Di norma la loro condizione veniva definita nei testi ufficiali della Chiesa con l'aggettivo “irregolare”. L'imperfetto è d'obbligo perché nella Relatio Synodi che ha chiuso l'Assemblea straordinaria dei vescovi che si è svolta lo scorso autunno il termine non esiste più dal momento che è stato sostituito dal concetto di “fragilità”. Al di là dell'aspetto strettamente linguistico, sembra di capire che nel giro di qualche decennio, o anche meno, è avvenuto un cambio di mentalità di non poco conto.
Così che tutte le situazioni di coppia che in un certo qual modo venivano accomunate da quell'aggettivo (per certi versi così escludente alla stregua di “normale/anormale”) riacquistano dignità anche all'interno della comunità ecclesiale dove il rischio di emarginazione è sempre stato forte … e così poco evangelico.
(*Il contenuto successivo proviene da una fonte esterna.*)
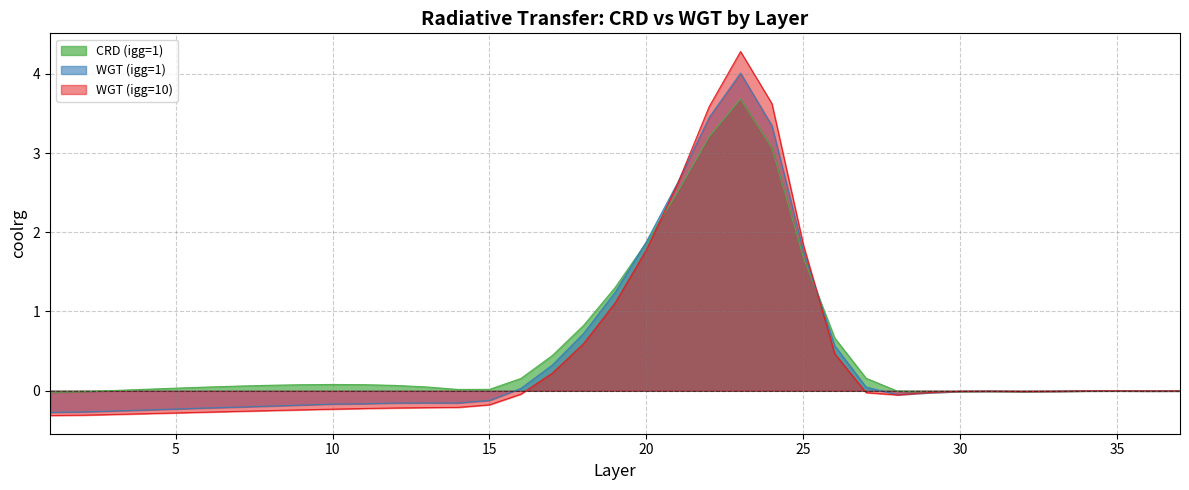

Rank the series by their average value, from highest to lowest.

CRD (igg=1), WGT (igg=1), WGT (igg=10)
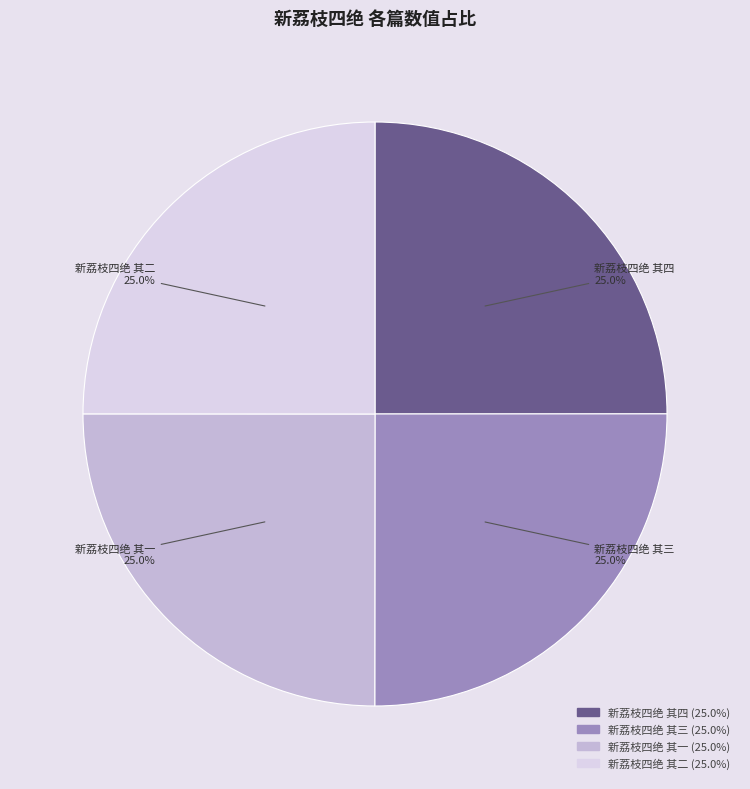

To the nearest percent, what is the combined percentage of 新荔枝四绝 其三 and 新荔枝四绝 其二?

50%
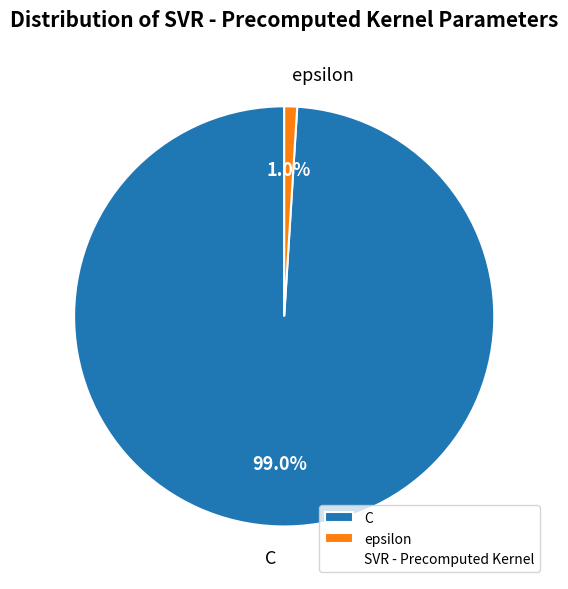

Between C and epsilon, which is larger?

C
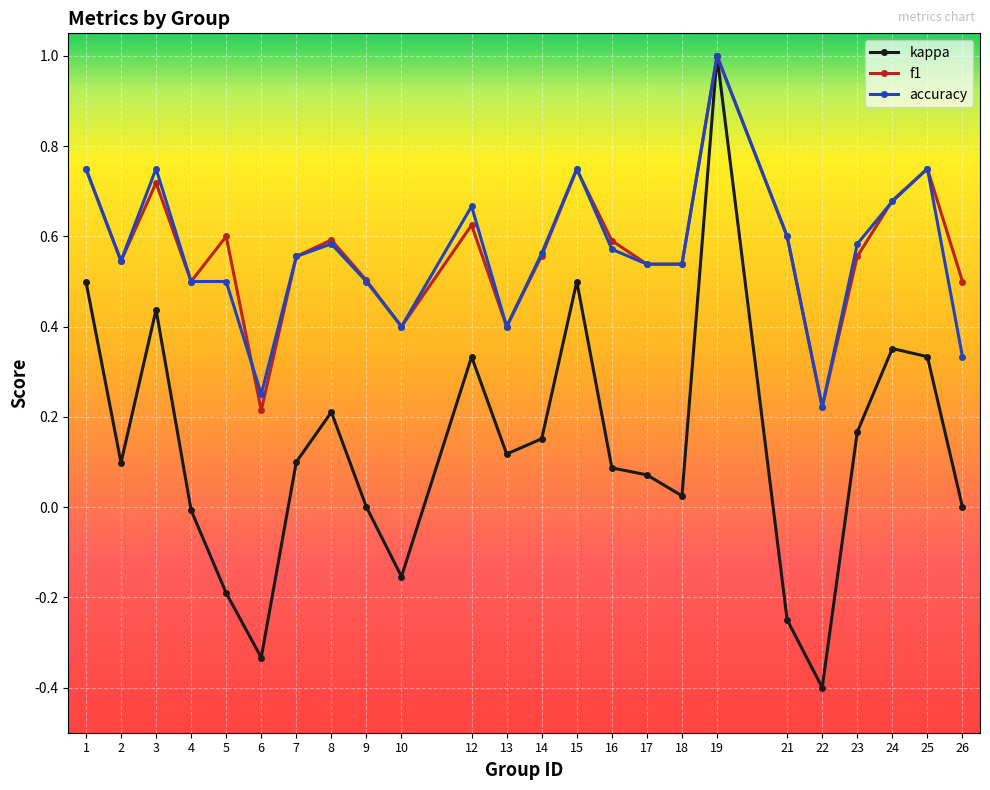

Which category has the highest value in the accuracy series?

19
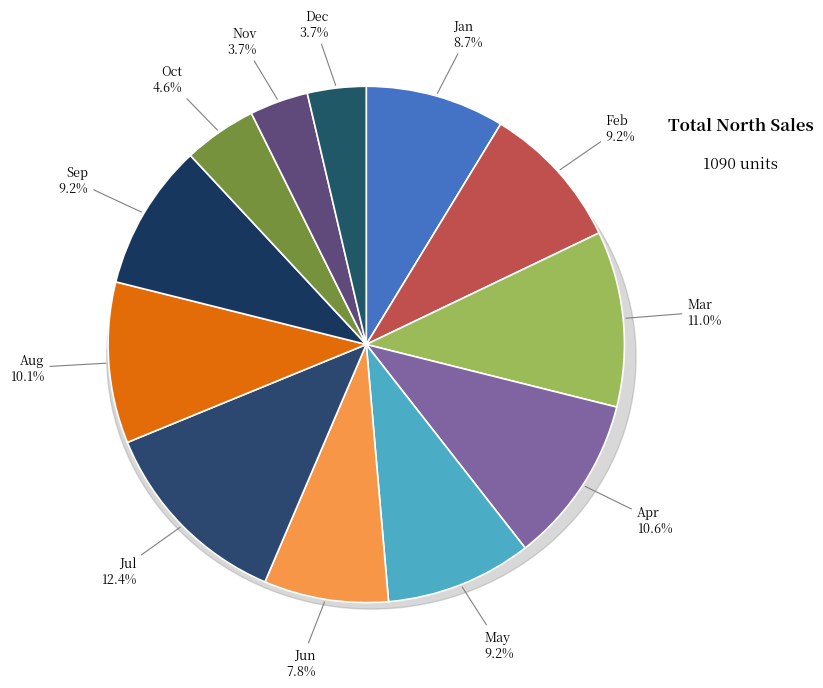

Is it true that Jul is 24% of the pie?

False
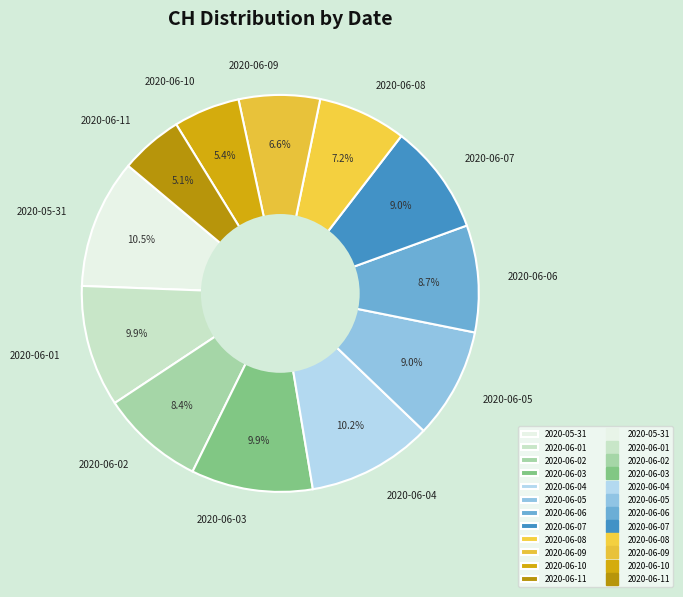

Approximately how many times larger is the value at 2020-06-11 compared to 2020-06-02?

0.6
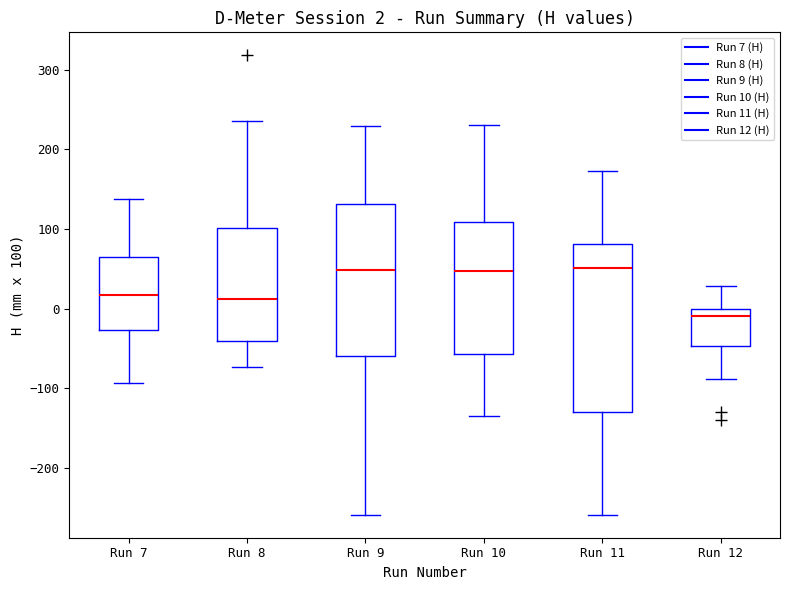

Which box's median line is the lowest?

Run 12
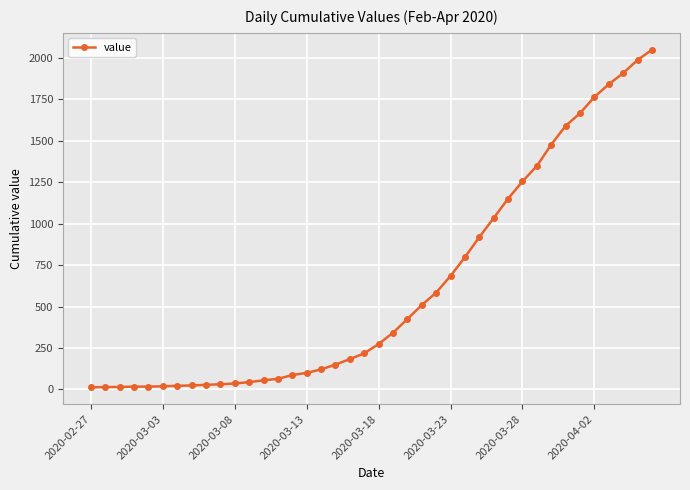

What is the greatest value displayed?

2049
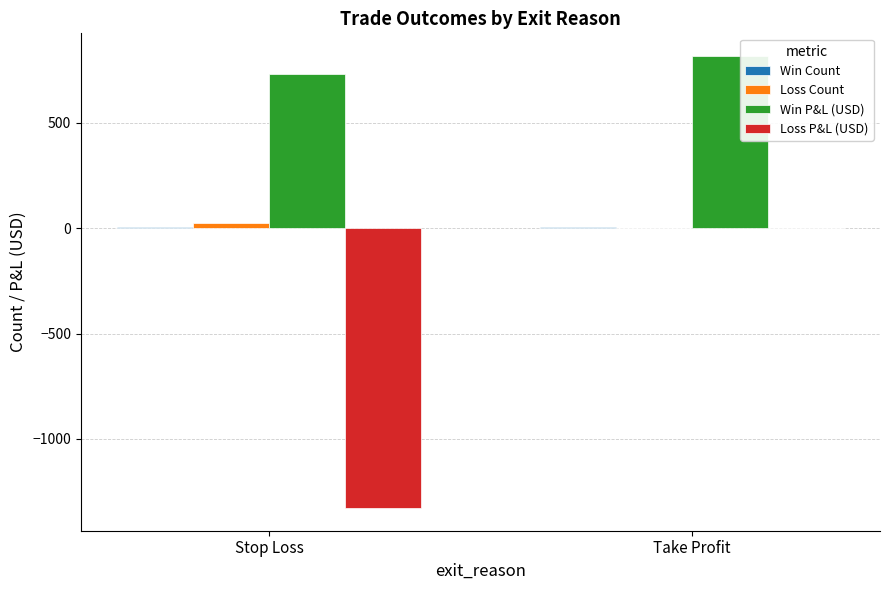

Is it true that Loss P&L (USD) equals 0.0 at Take Profit?

True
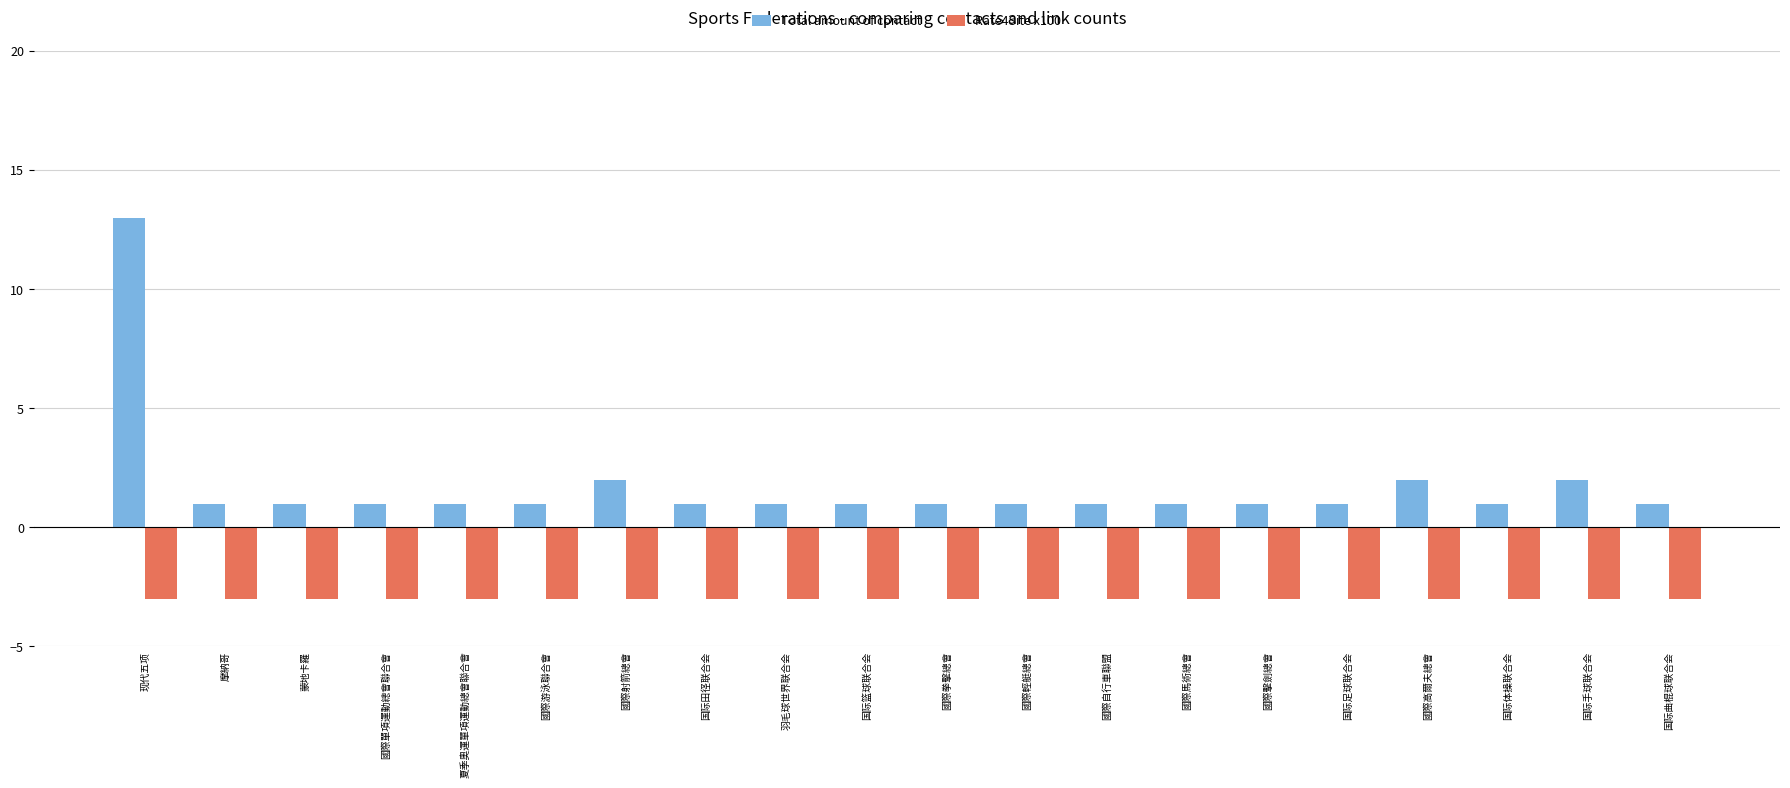

List the series in order of their peak value, highest first.

Total amount of contact, Rate4Site x100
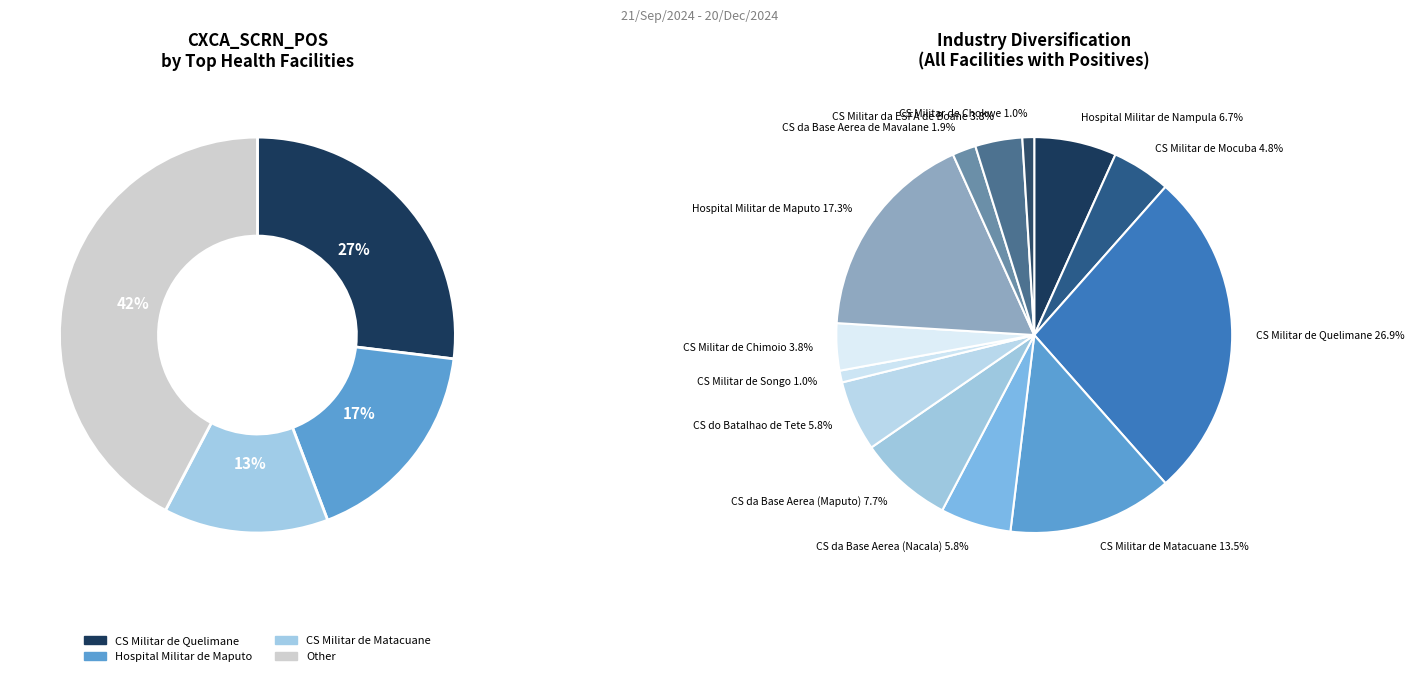

Is it true that CS da Base Aerea (Maputo) is 1% of the pie?

False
Irregolari sarebbero quanti, fallito il primo matrimonio (magari è l'altro coniuge ad essersene andato), decidono di avviare una seconda unione con matrimonio civile o di semplice convivenza alla stregua di altri che proprio di matrimonio non vogliono sentir parlare e restano uniti di fatto, cui vanno ad aggiungersi le coppie di persone legate da vincoli affettivi, ma dello stesso sesso.
“Problemi inediti fino a pochi anni fa”, scrive il giornalista Aldo Maria Valli, vaticanista del Tg1 RAI, che ha raccolto in un libro una serie di testimonianze così diversificate da costituire una sorta di “mosaico multicolore” segno della complessità delle variegate situazioni che, se non si possono più accomunare da quell'aggettivo “irregolari”, hanno però molto da spartire, a cominciare da quella volontà di “uscire dal cono d'ombra” cui sembrano essere relegate da troppi anni, come affette da “malattia contagiosa e invalidante”.
Ecco allora le parole-chiave che legano il filo dei racconti: dolore, amore, disagio, speranza. Dolore non è una generica sofferenza, perché significa lacerazione e ferite, talvolta lenito da un amore che rischiara il buio della disperazione, spesso per quei figli di fatto rimasti privi di un genitore. E se il disagio di venir emarginati dalla comunità cristiana è comunque grande, la speranza di giorni migliori diventa la fiammella che consente il (faticoso) cammino soprattutto se al proprio fianco si trova – e le testimonianze lo sottolineano – un prete che mostra il volto accogliente di una Chiesa che rivela la misericordia del Padre.